(Extracted records)
########################################

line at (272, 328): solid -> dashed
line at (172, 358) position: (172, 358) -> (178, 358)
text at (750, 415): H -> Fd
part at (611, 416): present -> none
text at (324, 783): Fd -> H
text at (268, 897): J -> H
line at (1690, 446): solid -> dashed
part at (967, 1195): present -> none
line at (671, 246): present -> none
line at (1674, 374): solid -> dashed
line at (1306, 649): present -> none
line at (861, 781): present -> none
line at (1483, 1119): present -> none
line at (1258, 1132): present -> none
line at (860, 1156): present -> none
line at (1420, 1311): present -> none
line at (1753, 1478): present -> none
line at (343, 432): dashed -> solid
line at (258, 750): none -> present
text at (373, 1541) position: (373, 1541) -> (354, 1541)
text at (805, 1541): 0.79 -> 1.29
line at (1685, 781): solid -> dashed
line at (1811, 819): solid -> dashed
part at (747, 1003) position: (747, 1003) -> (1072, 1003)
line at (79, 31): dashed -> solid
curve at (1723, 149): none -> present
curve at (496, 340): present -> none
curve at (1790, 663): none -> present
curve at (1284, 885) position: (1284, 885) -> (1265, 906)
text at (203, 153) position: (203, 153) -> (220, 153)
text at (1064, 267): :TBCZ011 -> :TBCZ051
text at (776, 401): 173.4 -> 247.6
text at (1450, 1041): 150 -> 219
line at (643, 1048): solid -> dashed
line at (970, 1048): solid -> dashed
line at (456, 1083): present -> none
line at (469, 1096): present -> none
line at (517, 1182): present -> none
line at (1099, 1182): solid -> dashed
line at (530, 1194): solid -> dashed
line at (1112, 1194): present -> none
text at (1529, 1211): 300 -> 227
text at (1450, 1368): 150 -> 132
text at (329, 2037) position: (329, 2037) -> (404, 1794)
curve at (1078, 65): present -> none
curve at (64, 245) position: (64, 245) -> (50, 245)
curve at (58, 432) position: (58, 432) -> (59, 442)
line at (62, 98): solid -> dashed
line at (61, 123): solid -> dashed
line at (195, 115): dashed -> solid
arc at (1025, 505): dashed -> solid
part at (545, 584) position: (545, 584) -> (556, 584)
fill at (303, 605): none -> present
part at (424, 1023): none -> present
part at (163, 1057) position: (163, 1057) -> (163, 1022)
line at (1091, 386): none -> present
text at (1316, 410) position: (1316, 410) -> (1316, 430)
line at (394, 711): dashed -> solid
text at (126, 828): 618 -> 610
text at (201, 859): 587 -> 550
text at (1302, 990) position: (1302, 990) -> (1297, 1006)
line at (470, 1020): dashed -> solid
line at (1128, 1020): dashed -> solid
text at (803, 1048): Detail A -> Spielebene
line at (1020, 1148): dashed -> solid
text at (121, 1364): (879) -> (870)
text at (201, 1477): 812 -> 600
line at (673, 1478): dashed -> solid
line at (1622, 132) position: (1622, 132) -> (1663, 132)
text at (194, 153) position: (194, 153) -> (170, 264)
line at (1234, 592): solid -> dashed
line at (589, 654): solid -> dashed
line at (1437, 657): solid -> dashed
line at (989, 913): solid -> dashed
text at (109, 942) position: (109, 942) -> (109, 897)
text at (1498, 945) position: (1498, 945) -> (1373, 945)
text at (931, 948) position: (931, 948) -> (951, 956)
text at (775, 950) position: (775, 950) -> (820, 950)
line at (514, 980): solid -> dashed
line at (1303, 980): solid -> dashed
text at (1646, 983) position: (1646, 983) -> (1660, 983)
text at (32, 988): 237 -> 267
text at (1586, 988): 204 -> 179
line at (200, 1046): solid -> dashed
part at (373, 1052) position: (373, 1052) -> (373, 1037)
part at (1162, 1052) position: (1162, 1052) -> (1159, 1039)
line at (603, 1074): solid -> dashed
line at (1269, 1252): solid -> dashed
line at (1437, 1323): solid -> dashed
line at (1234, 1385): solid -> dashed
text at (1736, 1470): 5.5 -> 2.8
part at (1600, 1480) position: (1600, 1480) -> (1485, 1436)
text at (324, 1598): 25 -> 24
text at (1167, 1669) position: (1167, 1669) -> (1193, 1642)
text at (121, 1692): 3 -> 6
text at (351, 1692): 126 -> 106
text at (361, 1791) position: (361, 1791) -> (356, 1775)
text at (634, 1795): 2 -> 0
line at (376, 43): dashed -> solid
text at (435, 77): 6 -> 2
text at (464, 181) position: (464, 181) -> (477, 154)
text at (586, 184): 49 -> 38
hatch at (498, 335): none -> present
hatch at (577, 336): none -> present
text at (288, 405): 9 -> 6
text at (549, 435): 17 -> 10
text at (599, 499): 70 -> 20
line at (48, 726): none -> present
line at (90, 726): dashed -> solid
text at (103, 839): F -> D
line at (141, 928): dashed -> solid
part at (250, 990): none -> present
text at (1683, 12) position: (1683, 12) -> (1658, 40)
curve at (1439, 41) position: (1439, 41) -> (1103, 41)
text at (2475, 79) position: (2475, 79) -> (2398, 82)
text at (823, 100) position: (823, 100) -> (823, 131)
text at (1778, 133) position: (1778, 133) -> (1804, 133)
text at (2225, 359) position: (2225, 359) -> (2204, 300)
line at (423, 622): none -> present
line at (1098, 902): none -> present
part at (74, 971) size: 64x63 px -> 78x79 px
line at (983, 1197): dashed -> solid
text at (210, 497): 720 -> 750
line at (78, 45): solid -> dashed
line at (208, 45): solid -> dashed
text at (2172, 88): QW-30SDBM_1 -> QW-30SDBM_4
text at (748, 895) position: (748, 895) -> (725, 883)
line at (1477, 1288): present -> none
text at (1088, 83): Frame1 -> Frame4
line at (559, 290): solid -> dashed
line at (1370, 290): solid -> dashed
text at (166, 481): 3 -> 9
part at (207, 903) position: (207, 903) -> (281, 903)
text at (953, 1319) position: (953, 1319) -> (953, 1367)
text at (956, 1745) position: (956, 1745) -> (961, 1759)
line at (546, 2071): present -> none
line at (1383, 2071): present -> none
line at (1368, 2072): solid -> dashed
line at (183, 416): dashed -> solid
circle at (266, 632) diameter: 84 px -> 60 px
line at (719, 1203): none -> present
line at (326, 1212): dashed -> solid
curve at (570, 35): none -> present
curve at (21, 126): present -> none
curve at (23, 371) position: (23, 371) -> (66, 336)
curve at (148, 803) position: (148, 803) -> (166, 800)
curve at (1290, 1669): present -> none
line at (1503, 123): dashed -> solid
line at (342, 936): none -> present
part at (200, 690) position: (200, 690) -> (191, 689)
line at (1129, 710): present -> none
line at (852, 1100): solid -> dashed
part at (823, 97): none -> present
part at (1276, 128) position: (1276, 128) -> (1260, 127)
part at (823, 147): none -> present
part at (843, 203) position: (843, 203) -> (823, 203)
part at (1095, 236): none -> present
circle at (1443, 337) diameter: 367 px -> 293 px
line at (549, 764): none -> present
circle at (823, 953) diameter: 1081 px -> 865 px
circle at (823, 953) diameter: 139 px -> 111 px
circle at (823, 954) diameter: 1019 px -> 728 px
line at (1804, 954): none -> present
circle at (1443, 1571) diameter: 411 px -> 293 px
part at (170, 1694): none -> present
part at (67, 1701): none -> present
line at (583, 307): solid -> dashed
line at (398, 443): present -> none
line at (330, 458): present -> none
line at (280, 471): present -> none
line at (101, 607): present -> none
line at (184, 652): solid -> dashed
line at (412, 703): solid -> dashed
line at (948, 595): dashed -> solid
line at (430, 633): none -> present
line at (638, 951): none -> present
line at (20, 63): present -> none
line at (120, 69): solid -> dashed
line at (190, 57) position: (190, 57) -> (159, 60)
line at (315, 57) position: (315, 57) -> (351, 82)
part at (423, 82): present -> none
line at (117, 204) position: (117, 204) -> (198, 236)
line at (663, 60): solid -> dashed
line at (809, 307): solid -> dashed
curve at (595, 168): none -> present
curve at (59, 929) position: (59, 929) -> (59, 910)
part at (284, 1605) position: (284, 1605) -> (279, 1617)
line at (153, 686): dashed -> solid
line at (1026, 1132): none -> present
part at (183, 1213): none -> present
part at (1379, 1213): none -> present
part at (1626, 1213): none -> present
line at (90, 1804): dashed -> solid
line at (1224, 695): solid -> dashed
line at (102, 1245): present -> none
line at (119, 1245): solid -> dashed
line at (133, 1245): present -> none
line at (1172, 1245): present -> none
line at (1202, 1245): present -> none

########################################

Quote the lines of the material exactly, starting from its first line and stopping after the line that contains "line at (970, 1048): solid -> dashed".

line at (272, 328): solid -> dashed
line at (172, 358) position: (172, 358) -> (178, 358)
text at (750, 415): H -> Fd
part at (611, 416): present -> none
text at (324, 783): Fd -> H
text at (268, 897): J -> H
line at (1690, 446): solid -> dashed
part at (967, 1195): present -> none
line at (671, 246): present -> none
line at (1674, 374): solid -> dashed
line at (1306, 649): present -> none
line at (861, 781): present -> none
line at (1483, 1119): present -> none
line at (1258, 1132): present -> none
line at (860, 1156): present -> none
line at (1420, 1311): present -> none
line at (1753, 1478): present -> none
line at (343, 432): dashed -> solid
line at (258, 750): none -> present
text at (373, 1541) position: (373, 1541) -> (354, 1541)
text at (805, 1541): 0.79 -> 1.29
line at (1685, 781): solid -> dashed
line at (1811, 819): solid -> dashed
part at (747, 1003) position: (747, 1003) -> (1072, 1003)
line at (79, 31): dashed -> solid
curve at (1723, 149): none -> present
curve at (496, 340): present -> none
curve at (1790, 663): none -> present
curve at (1284, 885) position: (1284, 885) -> (1265, 906)
text at (203, 153) position: (203, 153) -> (220, 153)
text at (1064, 267): :TBCZ011 -> :TBCZ051
text at (776, 401): 173.4 -> 247.6
text at (1450, 1041): 150 -> 219
line at (643, 1048): solid -> dashed
line at (970, 1048): solid -> dashed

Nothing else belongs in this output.